= Erdős–Borwein constant =

Sum of the reciprocal of the Mersenne numbers

The Erdős–Borwein constant, named after Paul Erdős and Peter Borwein, is the sum of the reciprocals of the Mersenne numbers.

By definition it is:

$E=\sum_{n=1}^{\infty}\frac{1}{2^n-1}\approx1.606695152415291763\dots$

==Equivalent forms==
It can be proven that the following forms all sum to the same constant:

$E=\sum_{n=1}^{\infty}\frac{1}{2^{n^2}}\frac{2^n+1}{2^n-1}$

$E=\sum_{m=1}^{\infty}\sum_{n=1}^{\infty} \frac{1}{2^{mn}}$

$E=1+\sum_{n=1}^{\infty} \frac{1}{2^n(2^n-1)}$

$E=\sum_{n=1}^{\infty}\frac{\sigma_0(n)}{2^n}$

where σ_{0}(n) = d(n) is the divisor function, a multiplicative function that equals the number of positive divisors of the number n. To prove the equivalence of these sums, note that they all take the form of Lambert series and can thus be resummed as such.

==Irrationality==
In 1948, Erdős showed that the constant E is an irrational number.
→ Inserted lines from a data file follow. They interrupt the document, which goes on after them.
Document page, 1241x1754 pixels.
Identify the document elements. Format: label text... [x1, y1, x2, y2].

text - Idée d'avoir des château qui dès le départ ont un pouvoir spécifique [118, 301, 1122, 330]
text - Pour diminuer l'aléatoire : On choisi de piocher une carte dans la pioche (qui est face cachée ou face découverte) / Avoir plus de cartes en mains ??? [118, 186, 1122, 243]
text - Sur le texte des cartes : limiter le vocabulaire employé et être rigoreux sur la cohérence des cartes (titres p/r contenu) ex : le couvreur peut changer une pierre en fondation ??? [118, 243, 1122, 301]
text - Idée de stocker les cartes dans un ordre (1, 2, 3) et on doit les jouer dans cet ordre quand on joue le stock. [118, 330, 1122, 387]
Later, Borwein provided an alternative proof.

Despite its irrationality, the binary representation of the Erdős–Borwein constant may be calculated efficiently.

==Applications==
The Erdős–Borwein constant comes up in the average case analysis of the heapsort algorithm, where it controls the constant factor in the running time for converting an unsorted array of items into a heap.